Herod's success in maintaining order and promoting prosperity among his subjects induced Augustus to lay upon him the much more delicate and difficult duty of attempting to Hellenize them as well. The external unity of the empire had been achieved, but it as yet possessed no internal cohesion, and the only thing which prevented the huge structure from falling to pieces was the invincible constraint of Roman arms. Augustus wished to create an internal bond of union among the heterogeneous populations under his sway, and to attain this end adopted the project of permeating the unhellenized portions of the East with the tastes, habits, and customs of Greece and Rome. Herod, as far as his dominions were concerned, became a willing instrument of his imperial master, and made vigorous efforts to impart a Roman character to the land. In the Gentile portion of his government he erected splendid heathen temples, and dedicated them to Caesar. Roman spectacles were introduced, Roman theatres and amphitheatres constructed for the amusement of the populace; the military roads were studded with Roman monuments; cities, towns, palaces, and public edifices received Roman names, and especially the names of the imperial family Samaria became Sebaste, Straton's Tower became Caesarea, and the entire country presented the appearance of being thoroughly Romanized. In Judaea the king, who knew the temper of the inhabitants, went to work more warily, but even in this province he ventured to build a huge amphitheatre not far from the Holy City, and here the games instituted by Augustus in honour of his victory at Actium were celebrated in a magnificent manner. Contests with gladiators, chariot races, wild-beast fights could now be witnessed in the very heart of Judaism on a scale and with a splendour which compelled the admiration of the Gentiles themselves.

People from all parts of the empire were invited to these novel spectacles. Jerusalem ceased to be a city given up to priests, rabbis, and doctors of the law; it was unwillingly opened out to the more diversified life of the West. Foreign mercenaries from Galatia, Germany, and Thrace were now to be seen in its streets; foreign envoys and retainers were always frequenting the royal palace, and Western habits of life became more and more common and prominent in the capital; Greek orators, sophists, and historians gave an air of intellectual distinction to Herod's court; and two brothers, both able men, Nicolaus and Ptolemaeus, of Damascus, held high positions in the administration. Ptolemaeus did not possess the brilliant gifts of his brother, but he was of the utmost service to the king in the practical conduct of affairs, and exercised a wholesome influence on his passionate and suspicious nature. Nicolaus was Herod's confidential agent in his dealings with Augustus and the Roman officials He was a man of exceptional acquirements, at once a diplomatist, courtier, poet, and philosopher; he had also published well-known works on geography and history, and was a naturalist of repute besides. Other Greeks of lesser note also found their way into Herod's favour, some for good and others for evil, but all of them contributed towards Hellenizing the capital and giving a Western tone to the conduct of affairs.

== Work instruction 1 ==
According to the passage on Herod, what new name was given to Straton's Tower?
== Work instruction 2 ==
Decide whether each statement agrees with the passage on Herod: (a) Samaria was given the name Sebaste. (b) Ptolemaeus had more brilliant gifts than his brother Nicolaus. (c) Foreign mercenaries in Jerusalem came from Galatia, Germany, and Thrace. For each, answer yes or no and quote the words of the passage that decide it.

== Provided records ==
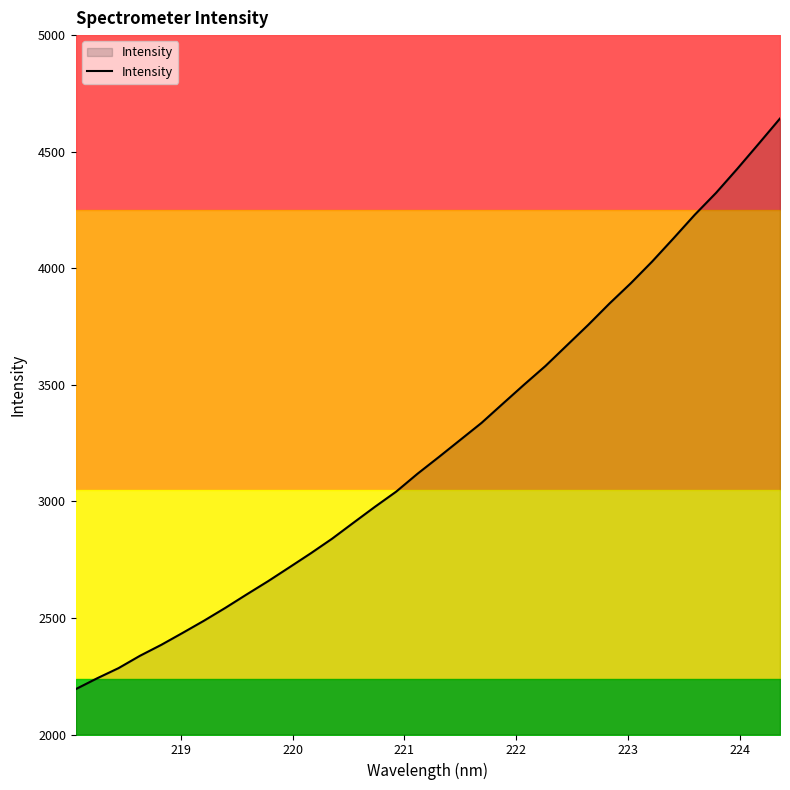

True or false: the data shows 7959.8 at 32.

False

* * *

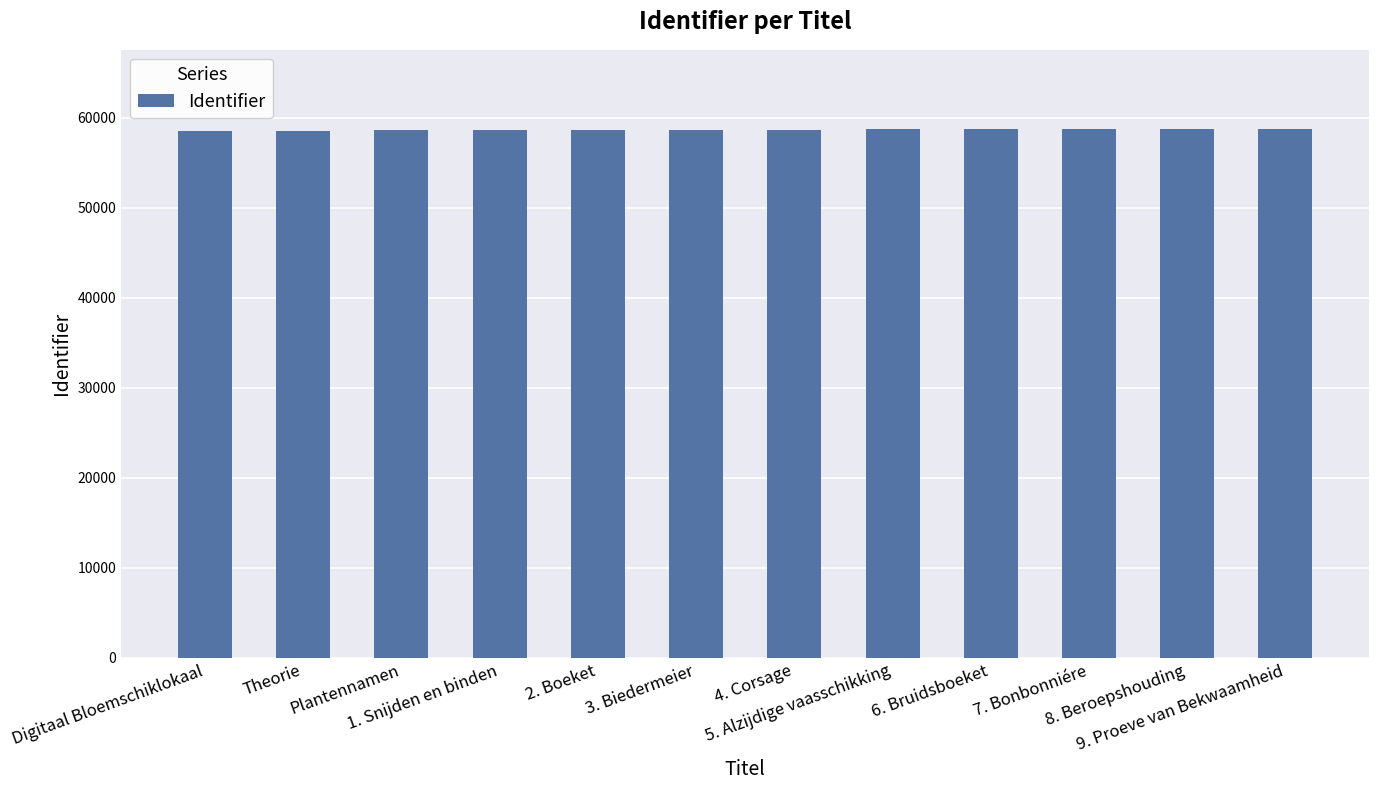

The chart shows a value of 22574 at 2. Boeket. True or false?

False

== Task answer 1 ==
Straton's Tower became Caesarea.

== Task answer 2 ==
(a) Yes: "Samaria became Sebaste"
(b) No: "Ptolemaeus did not possess the brilliant gifts of his brother"
(c) Yes: "Foreign mercenaries from Galatia, Germany, and Thrace were now to be seen in its streets"